Scientists Warn of ‘Unprecedented Surge in Climate-Related Disasters’

In this Aug. 16, 2019, photo, a boat navigates at night next to a large iceberg in eastern Greenland. Summer 2019 is hitting Greenland hard with record-shattering heat and extreme melt. Scientists estimate that by the end of the summer, about 440 billion tons (400 billion metric tons) of ice, …
AP Photo/Felipe Dana

Two Oregon State University professors have doubled down in declaring a worldwide “climate emergency” and warning of “untold suffering” if fossil fuels are not eliminated.

An article published Wednesday in the online journal BioScience asserts that there is “mounting evidence that we are nearing or have already crossed tipping points associated with critical parts of the Earth system, including the West Antarctic and Greenland ice sheets, warm-water coral reefs, and the Amazon rainforest.”

The article’s three principal authors are William J. Ripple and Christopher Wolf of Oregon State’s Department of Forest Ecosystems & Society and Thomas M. Newsome of the School of Life and Environmental Sciences at the University of Sydney.

These same authors published a similar article 20 months ago promising “untold human suffering” without deep and lasting shifts in human behavior and now lament that their warning went unheeded, meeting instead with “unrelenting business as usual.”

The trio is back to decrying “an unprecedented surge in climate-related disasters since 2019, including devastating flooding in South America and Southeast Asia, record shattering heat waves and wildfires in Australia and the Western United States, an extraordinary Atlantic hurricane season, and devastating cyclones in Africa, South Asia, and the West Pacific.”

Curiously, as the first piece of evidence of impending climate disaster, the authors cite growing “world ruminant livestock numbers,” which have “soared past 4 billion.” Future declines in meat consumption and production “will probably not happen until there is a general shift to plant-based diets or increases in the use of meat analogs,” they add.

In the second place, the authors point to an increased annual loss rate in the Brazilian Amazon forest likely due to “weakening deforestation enforcement triggering a sharp spike in illegal land clearing for cattle and soy farming” as well as forest degradation “due to fires, drought, logging, and fragmentation.”

Attentive readers will notice that neither of these first two “trends in planetary vital signs” is in any way the result of global warming.

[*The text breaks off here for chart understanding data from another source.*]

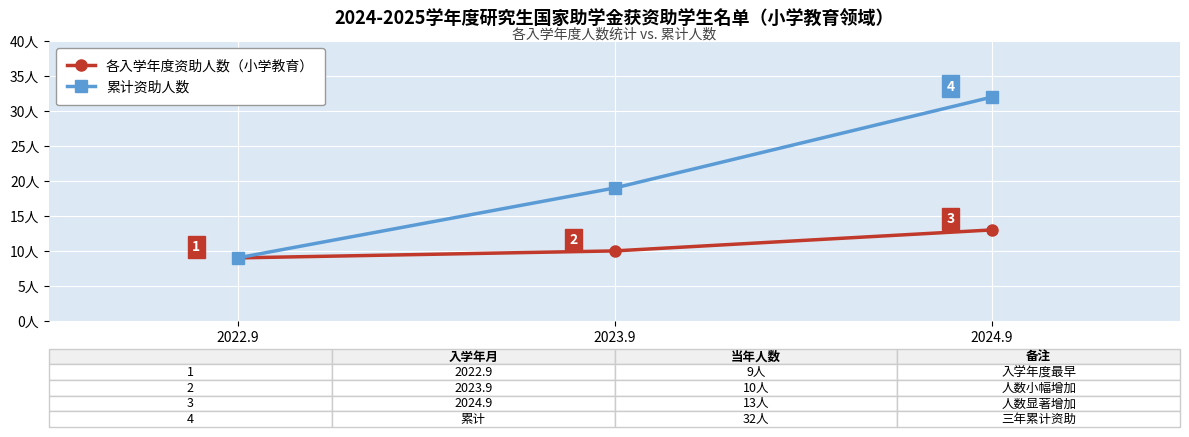

Rank the series by their maximum value, from highest to lowest.

累计资助人数, 各入学年度资助人数（小学教育）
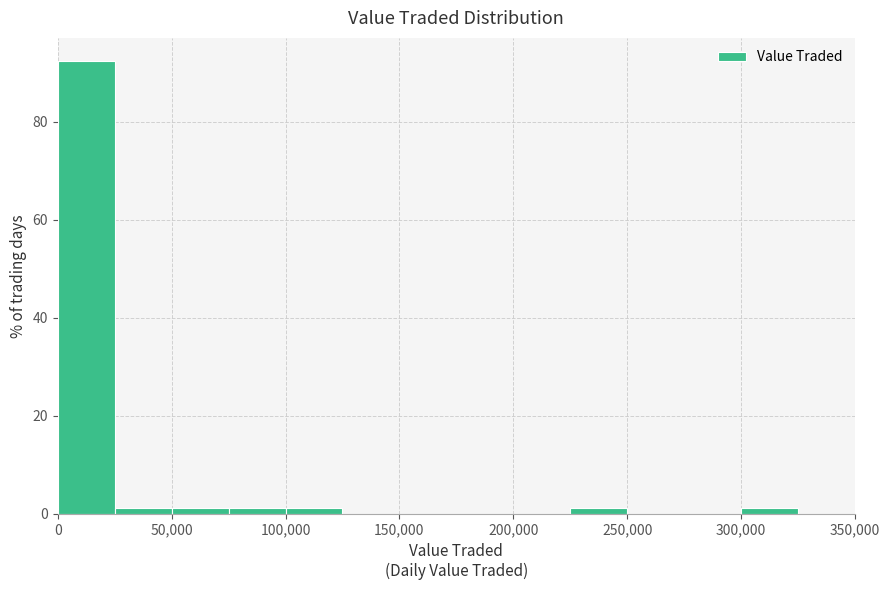

Reading left to right, transcribe this chart: for each bar, give the range it covers on the x-axis and its height. The values are not printed on the chart, so give them approximately, as read against the axis.

0 to 25000: 92
25000 to 50000: under 2
50000 to 75000: under 2
75000 to 100000: under 2
100000 to 125000: under 2
125000 to 150000: 0
150000 to 175000: 0
175000 to 200000: 0
200000 to 225000: 0
225000 to 250000: under 2
250000 to 275000: 0
275000 to 300000: 0
300000 to 325000: under 2
325000 to 350000: 0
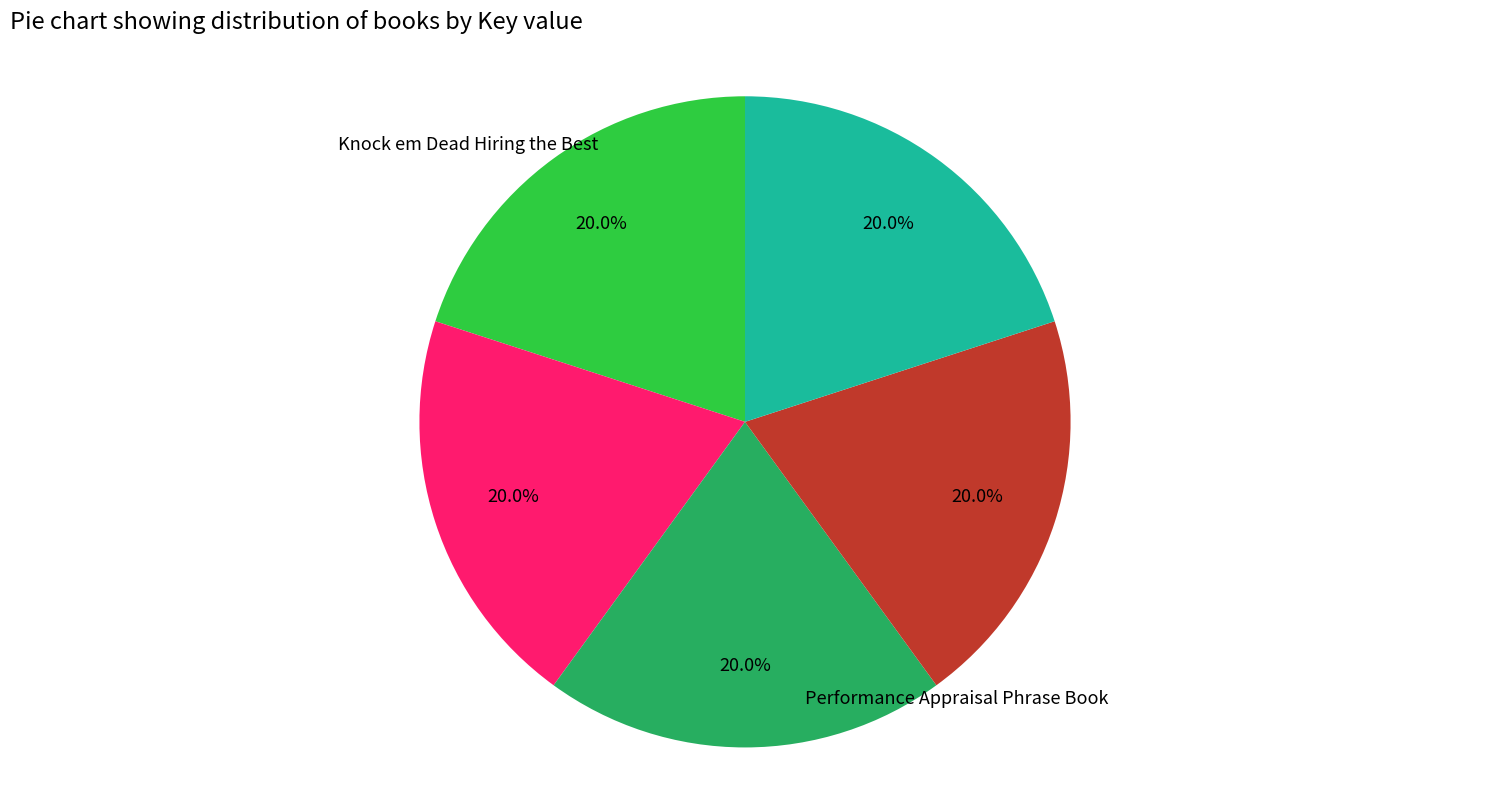

Count the number of slices in the pie.

5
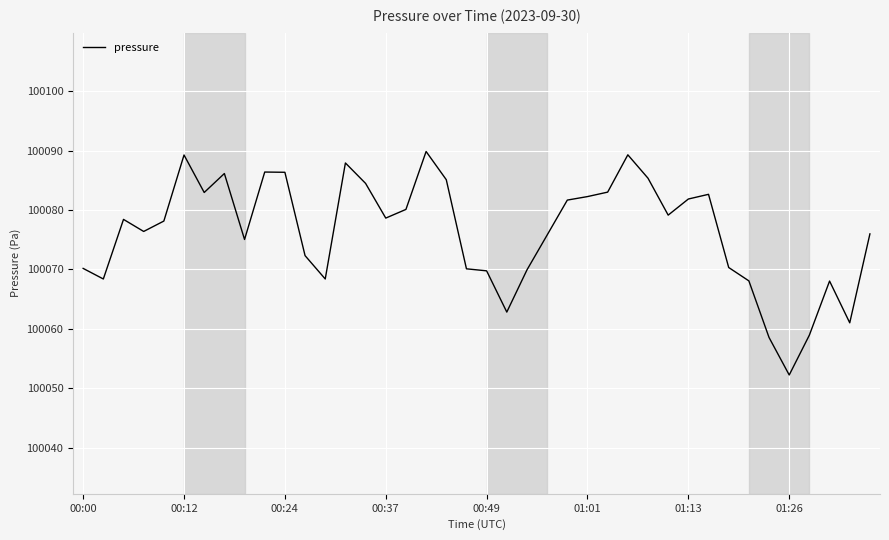

What is the difference between the maximum and minimum values?

37.6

As a solution to the “climate crisis,” the authors predictably propose radical modifications of human behavior, including “eliminating fossil fuels and shifting to renewables,” “switching to mostly plant-based diets,” “moving from indefinite GDP growth and overconsumption by the wealthy to ecological economics and a circular economy, in which prices reflect the full environmental costs of goods and services,” and “stabilizing and gradually reducing the population.”

On the basis of the trends they identify as “planetary vital signs,” the authors reaffirm the existence of a “climate emergency” and “call for transformative change, which is needed now more than ever to protect life on Earth and remain within as many planetary boundaries as possible.”